I'm currently working through exercises to study network flow algorithms, and I'm stuck on a sub-problem I think is necessary to solve one such exercise.
The question: How does one compute the set of nodes which belong to every minimum cut of a flow graph?
Intuitively, if Ford-Fulkerson is used and augmentation paths are chosen so as to have a minimum number of edges, this should give us a cut set of minimal cardinality, but must these nodes be in every minimum cut?
If so, I can't seem to prove it. If not, I don't have any real ideas. Perhaps finding a mechanism for exchanging edges in the residual graph?
I believe I've cooked up an appropriate answer:
Claim: Every node which can be in a (source-side) min-cut set must be source-reachable in flow residual graph Gf returned by max-flow (i.e. Ford-Fulkerson).
Proof: Suppose not. Then, there exists some u such that there is no s-u path in Fg and is in some source-side min-cut set S'. Since F-F returns the set of nodes reachable by s as its min-cut set (e.g. by BFS), S' is not returned by F-F. This implies u is in T (the sink-side of the min-cut).
We now show that there is no means of transforming S to S' while retaining the min-cut property. Suppose it were possible. Then, any algorithm capable of the transformation would need to be able to identify an s-u path to push flow from s to u in some residual graph. Note, however, that this is not possible.
Consider any edge (v, w) such that v is in S and w in T. Since u was not in S, it must be that w is not u (i.e. there is no forward edge from S to u, else it would be in S already). Then, it must be that u is made accessible to s by adding a forward edge from S to T. However, this is impossible! Flow only may be added on reverse edges, by the max-flow/min-cut property.
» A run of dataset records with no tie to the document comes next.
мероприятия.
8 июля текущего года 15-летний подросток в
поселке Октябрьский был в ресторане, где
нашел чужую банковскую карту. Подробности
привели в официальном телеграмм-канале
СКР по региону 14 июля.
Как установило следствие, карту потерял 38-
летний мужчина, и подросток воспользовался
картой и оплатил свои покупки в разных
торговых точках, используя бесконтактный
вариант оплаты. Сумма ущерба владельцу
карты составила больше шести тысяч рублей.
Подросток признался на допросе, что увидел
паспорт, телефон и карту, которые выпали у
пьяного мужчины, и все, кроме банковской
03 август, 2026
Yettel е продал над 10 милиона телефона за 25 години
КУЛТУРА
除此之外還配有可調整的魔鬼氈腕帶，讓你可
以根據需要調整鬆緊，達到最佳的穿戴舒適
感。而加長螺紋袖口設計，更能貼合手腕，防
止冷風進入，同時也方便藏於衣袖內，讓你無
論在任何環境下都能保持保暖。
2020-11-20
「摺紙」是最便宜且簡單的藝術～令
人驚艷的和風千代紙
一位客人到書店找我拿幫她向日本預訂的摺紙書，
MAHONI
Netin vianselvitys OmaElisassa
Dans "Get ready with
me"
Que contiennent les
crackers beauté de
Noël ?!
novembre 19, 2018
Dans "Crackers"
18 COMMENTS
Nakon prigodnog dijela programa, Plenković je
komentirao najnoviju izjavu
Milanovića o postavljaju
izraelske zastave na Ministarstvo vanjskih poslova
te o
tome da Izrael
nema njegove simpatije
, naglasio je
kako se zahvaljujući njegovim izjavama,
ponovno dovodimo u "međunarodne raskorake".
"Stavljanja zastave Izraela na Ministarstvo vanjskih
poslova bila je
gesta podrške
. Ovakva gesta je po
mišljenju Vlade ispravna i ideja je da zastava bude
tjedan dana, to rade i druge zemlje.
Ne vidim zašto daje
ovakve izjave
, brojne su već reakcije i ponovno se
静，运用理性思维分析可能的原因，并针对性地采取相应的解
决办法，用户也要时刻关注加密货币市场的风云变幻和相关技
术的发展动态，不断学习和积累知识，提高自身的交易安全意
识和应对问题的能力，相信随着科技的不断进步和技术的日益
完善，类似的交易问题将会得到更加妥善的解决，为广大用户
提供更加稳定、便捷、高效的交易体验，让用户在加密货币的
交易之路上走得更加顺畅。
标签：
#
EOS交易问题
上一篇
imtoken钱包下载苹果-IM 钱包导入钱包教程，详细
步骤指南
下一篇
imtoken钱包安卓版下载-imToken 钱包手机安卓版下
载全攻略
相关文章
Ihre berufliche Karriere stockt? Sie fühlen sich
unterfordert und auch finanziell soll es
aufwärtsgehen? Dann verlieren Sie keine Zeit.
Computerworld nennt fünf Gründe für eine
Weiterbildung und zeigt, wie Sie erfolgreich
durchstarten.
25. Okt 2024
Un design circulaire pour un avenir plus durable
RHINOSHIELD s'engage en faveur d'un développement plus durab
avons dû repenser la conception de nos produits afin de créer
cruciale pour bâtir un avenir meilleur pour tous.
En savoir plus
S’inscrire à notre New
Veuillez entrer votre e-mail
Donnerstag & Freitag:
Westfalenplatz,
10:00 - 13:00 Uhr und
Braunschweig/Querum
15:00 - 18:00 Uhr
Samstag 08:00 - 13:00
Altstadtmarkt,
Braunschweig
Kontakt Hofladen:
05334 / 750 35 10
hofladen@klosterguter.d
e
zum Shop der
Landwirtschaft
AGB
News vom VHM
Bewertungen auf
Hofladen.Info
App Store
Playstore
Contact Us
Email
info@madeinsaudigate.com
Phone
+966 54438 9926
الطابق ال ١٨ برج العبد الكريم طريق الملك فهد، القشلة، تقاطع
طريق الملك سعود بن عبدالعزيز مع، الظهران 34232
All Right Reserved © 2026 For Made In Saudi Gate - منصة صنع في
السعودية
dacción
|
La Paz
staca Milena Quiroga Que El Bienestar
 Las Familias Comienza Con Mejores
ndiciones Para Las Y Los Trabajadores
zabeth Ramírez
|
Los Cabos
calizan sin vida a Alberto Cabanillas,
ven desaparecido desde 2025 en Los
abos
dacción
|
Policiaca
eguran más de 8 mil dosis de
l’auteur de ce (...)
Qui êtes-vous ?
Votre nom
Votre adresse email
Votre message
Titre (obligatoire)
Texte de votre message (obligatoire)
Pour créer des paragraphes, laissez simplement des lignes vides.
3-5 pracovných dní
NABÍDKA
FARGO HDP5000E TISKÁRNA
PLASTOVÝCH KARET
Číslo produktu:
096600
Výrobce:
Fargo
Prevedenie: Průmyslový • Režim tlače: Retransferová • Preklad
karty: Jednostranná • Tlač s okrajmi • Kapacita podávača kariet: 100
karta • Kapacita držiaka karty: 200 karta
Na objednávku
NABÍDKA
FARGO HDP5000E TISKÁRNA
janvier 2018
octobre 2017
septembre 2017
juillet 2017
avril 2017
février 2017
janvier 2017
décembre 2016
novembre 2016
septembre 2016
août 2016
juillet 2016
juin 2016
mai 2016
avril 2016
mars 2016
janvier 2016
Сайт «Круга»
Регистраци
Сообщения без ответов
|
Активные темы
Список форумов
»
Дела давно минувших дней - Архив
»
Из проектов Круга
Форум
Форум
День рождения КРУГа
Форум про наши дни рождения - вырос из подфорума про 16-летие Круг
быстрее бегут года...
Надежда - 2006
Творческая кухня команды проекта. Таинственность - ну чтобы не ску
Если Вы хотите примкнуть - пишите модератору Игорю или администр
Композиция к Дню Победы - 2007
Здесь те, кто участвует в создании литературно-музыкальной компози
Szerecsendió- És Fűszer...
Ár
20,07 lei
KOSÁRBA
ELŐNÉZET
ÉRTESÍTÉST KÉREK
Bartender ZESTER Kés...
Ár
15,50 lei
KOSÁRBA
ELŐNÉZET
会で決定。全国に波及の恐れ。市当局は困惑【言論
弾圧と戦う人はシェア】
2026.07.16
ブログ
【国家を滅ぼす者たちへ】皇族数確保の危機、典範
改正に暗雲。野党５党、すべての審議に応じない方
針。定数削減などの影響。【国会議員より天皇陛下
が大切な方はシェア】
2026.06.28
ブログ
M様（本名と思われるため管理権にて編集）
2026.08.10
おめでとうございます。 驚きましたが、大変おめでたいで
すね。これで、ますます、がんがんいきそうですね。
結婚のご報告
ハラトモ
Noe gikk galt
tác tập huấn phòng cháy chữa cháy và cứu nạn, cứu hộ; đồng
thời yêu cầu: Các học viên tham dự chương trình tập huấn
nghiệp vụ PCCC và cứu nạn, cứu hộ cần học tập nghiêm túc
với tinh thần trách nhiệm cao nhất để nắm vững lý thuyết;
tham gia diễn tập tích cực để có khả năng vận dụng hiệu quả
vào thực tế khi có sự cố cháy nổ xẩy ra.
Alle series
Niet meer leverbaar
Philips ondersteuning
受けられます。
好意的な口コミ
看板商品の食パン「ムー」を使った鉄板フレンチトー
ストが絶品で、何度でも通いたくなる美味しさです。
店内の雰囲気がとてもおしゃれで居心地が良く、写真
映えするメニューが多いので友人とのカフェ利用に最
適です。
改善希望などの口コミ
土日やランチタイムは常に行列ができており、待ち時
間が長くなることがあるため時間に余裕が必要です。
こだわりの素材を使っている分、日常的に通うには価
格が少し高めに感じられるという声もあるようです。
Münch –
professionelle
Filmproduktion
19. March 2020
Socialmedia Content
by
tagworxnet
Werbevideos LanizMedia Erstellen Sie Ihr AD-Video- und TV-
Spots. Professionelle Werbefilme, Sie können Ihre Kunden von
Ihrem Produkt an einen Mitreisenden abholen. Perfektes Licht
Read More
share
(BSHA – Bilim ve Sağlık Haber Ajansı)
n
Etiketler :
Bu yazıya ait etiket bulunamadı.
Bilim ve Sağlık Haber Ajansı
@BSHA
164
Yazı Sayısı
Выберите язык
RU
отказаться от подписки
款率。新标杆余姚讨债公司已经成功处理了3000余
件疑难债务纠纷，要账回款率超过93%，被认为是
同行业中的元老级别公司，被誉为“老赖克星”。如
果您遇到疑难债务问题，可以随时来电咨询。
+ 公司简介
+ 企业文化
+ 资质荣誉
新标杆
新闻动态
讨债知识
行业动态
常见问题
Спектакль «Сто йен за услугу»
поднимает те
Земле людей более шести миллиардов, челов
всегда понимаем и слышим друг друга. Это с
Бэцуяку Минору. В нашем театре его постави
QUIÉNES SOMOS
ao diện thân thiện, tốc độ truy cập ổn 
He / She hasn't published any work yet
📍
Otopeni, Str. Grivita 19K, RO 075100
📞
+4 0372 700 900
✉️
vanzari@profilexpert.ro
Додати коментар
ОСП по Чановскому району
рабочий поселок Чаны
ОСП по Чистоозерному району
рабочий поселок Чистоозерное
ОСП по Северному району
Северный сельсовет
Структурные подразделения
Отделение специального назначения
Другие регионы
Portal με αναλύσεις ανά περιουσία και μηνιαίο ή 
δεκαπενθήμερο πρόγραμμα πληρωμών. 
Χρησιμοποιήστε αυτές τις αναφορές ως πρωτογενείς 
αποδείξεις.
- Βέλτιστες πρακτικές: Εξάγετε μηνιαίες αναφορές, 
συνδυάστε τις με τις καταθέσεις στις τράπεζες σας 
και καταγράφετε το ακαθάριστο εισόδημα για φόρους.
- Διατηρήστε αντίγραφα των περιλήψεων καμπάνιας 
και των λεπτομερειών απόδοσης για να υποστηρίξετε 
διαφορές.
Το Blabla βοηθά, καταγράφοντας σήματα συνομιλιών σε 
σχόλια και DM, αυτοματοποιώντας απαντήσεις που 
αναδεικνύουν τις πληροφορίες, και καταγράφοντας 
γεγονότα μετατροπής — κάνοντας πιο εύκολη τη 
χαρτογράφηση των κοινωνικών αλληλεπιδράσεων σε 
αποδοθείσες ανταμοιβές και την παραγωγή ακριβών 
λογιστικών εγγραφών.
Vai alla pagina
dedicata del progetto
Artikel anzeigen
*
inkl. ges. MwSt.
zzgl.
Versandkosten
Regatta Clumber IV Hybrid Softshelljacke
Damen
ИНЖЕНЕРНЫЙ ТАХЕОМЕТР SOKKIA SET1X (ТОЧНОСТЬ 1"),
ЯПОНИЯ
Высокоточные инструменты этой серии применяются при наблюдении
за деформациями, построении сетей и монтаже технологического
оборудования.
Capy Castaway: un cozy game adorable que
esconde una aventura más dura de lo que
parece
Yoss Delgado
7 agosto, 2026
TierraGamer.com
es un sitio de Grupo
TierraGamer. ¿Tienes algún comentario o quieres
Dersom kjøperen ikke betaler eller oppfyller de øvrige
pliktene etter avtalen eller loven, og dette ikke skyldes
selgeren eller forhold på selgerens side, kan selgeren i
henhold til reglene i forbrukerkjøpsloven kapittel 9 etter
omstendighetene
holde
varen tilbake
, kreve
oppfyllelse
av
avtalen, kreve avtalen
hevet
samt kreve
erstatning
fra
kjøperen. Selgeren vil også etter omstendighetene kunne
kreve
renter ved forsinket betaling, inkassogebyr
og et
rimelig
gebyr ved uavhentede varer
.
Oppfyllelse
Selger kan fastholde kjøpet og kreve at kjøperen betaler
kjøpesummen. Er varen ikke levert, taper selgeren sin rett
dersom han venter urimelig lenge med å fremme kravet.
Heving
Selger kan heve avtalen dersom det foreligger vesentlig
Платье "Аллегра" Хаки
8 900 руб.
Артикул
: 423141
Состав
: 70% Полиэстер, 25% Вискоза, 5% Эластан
The claim is then proven.
To solve the problem posted above, we simply compute the set of all nodes which can be in a source-side min-cut set (call this set A), then reverse edges and compute the set of all nodes which can be in a sink-side min-cut set (call this B), compute the intersection (call this C), and then compute Answer = A - C. The complexity of this algorithm is the same as F-F, which is to say O(|V|^3).
Please let me know if you find any errors! Sorry for answering my own question!